Ginny

フェイブルマンズのGinnyのレビュー・感想・評価

フェイブルマンズ(2022年製作の映画)
2.0
スピルバーグ、お前は島崎藤村か?!と気になって没入できなかった。

映画は見るタイミングで感じ方が大きく左右されると思うのですが最近は刺激的で新しい楽しさをくれる映画、心を揺さぶりまくる映画をよく見ていたので今作は物足りなく感じてしまいました。
酷評したバビロンの方が刺激の点ではマシなのではと思うくらい保守的に思えました。

どこまでが本当なのか、わからないのですが、母親のあの話を要素と入れるのは結構冒険的だと思うのですがあれが単なるドラマ的要素で終わってるのが私には物足りませんでした。
身内の隠しておきたいあれやこれやも撮っちゃう、これが映画人のカルマ、エゴ、麻薬!とかそういう風に振り切れるのを期待してしまっていた。

サミーフェイブルマンの子役は2人(で良いのかな?)ともスピルバーグの目元の雰囲気が出ていてナイスキャスティングだなと。
青年期はちょっとダニエルラドクリフ感もあり、彼もユダヤ系なので似るのかな?なんて、これは暴論かな。

両親のキャスティングが私にはしっくりきませんでした。
ミシェルウィリアムズとポールダノだと私にはまだキャリアの差が感じられてポールダノが弱く見えてしまいます。
そしてミシェルウィリアムズも、演技は上手だとわかってはいるのですがその演技の発散どころがこの役で良かったのか?モヤモヤしました。
キーパーソンなのかと思うのですが、この人物への不快感が拭えないまま作品全体を掴めずモヤモヤが残った次第です。
ミシェルウィリアムズには、振り回す方より『グレイテスト・ショーマン』みたいな役の方が合うんじゃないかなと私は思います。
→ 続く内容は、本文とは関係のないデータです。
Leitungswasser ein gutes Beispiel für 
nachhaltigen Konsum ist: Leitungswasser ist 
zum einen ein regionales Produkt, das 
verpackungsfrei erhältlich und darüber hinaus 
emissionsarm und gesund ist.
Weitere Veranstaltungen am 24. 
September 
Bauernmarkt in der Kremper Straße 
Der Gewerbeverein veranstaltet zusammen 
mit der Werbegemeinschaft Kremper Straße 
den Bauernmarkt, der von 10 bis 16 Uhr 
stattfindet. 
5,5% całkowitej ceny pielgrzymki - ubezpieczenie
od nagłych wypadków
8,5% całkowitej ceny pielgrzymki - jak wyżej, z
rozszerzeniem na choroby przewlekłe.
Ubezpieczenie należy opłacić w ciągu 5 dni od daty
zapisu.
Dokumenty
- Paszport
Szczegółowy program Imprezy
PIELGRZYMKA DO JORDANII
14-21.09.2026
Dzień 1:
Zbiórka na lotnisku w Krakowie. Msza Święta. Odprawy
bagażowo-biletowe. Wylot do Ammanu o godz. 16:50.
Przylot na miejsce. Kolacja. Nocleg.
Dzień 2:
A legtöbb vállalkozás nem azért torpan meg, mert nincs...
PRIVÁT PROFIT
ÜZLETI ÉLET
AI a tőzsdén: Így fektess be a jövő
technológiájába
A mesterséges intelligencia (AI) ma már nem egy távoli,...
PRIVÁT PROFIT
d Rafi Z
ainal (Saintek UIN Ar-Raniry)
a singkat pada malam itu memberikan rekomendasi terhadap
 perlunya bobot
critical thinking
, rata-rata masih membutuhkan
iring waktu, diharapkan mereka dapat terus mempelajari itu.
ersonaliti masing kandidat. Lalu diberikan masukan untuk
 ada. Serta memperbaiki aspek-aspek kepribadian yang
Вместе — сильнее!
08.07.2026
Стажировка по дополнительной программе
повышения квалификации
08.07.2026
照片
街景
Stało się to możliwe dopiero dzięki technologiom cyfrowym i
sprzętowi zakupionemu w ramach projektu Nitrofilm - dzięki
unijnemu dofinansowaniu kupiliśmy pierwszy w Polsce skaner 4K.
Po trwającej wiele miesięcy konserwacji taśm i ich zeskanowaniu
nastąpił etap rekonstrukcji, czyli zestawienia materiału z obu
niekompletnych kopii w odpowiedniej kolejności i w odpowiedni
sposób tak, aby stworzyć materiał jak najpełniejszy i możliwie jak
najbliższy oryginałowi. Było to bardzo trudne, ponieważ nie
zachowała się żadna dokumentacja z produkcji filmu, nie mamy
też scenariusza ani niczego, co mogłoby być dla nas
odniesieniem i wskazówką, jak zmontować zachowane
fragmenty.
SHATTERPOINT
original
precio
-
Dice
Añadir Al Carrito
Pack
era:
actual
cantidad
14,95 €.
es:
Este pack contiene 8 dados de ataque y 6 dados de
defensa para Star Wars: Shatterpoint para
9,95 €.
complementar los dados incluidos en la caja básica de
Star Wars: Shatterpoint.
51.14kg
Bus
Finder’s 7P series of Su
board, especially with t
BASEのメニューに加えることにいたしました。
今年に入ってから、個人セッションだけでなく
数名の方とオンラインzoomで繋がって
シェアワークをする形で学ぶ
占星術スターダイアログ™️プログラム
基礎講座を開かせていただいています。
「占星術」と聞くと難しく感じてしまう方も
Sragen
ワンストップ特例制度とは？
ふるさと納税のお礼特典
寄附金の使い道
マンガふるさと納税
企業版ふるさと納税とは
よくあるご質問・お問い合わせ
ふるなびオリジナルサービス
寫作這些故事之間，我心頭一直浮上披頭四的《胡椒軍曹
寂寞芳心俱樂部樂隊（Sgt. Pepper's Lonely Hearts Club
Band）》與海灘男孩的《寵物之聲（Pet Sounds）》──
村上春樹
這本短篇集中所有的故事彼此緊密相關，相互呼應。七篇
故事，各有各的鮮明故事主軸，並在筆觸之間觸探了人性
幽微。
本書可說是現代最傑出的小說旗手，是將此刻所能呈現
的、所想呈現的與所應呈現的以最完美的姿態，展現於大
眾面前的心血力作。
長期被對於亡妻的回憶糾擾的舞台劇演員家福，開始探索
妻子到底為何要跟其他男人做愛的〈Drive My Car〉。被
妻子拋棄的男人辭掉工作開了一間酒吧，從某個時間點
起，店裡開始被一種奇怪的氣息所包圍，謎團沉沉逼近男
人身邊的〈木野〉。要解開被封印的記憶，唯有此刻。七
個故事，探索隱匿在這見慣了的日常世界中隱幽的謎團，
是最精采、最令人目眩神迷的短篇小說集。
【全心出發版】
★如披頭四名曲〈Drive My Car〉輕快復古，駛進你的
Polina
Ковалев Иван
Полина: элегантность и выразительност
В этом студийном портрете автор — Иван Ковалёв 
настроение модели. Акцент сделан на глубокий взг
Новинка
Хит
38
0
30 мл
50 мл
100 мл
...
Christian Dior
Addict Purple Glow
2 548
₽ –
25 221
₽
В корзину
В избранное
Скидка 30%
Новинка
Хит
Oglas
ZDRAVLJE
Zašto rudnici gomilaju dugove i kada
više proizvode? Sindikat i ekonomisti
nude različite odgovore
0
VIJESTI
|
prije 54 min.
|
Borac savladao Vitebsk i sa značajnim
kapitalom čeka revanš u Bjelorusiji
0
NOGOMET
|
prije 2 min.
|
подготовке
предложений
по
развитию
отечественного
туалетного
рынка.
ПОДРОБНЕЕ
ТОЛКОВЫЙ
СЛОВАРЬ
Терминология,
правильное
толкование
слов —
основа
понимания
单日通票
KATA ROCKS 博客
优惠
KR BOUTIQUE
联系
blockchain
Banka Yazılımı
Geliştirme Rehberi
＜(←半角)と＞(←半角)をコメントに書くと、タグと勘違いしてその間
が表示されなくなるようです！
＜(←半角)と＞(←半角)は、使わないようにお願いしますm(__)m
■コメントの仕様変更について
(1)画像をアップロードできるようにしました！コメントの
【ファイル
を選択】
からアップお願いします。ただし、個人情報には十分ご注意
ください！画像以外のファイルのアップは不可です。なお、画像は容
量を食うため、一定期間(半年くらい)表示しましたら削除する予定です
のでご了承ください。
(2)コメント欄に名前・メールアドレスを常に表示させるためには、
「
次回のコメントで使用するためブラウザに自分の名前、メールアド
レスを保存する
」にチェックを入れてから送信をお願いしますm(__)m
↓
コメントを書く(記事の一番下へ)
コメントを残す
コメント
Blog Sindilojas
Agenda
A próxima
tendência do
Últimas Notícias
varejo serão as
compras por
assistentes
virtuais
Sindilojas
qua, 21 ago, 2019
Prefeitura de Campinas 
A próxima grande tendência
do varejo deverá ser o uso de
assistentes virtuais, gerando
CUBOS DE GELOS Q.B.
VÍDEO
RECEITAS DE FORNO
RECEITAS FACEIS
ジャド・ハーシュが出てきて、サミーと交わした会話はワクワクしたけれど現実はそうドラマチックじゃないのかな。
脚色しすぎないという点を褒めるのか、物足りなく感じるかは人それぞれかと思うし作品の温度感によっても違うと思うけれど、私はいじくりまわして誇張して伝えるのが好きなのでこんなに真面目で愚直じゃなくても、と思ってしまう。が、これはスピルバーグが半自伝的に自分で語りたかったというわけなのでどう見られるかではなく、どう語りたいか、なのかな。

疑問なのはなんでそんなに評価されてるのか。忖度してないか?とか思ってしまう。
最近多い映画人の半自伝的のムーブ。大体誉めそやされてるけれど、ほんと?ほんと?功労賞みたいになってない?と思ってしまいました。

青年期のサミー、マリウス葉っぽさを感じた。
あとBGM、なんかクラシック音楽とか他のものに似ている気がして気が散ってしまった。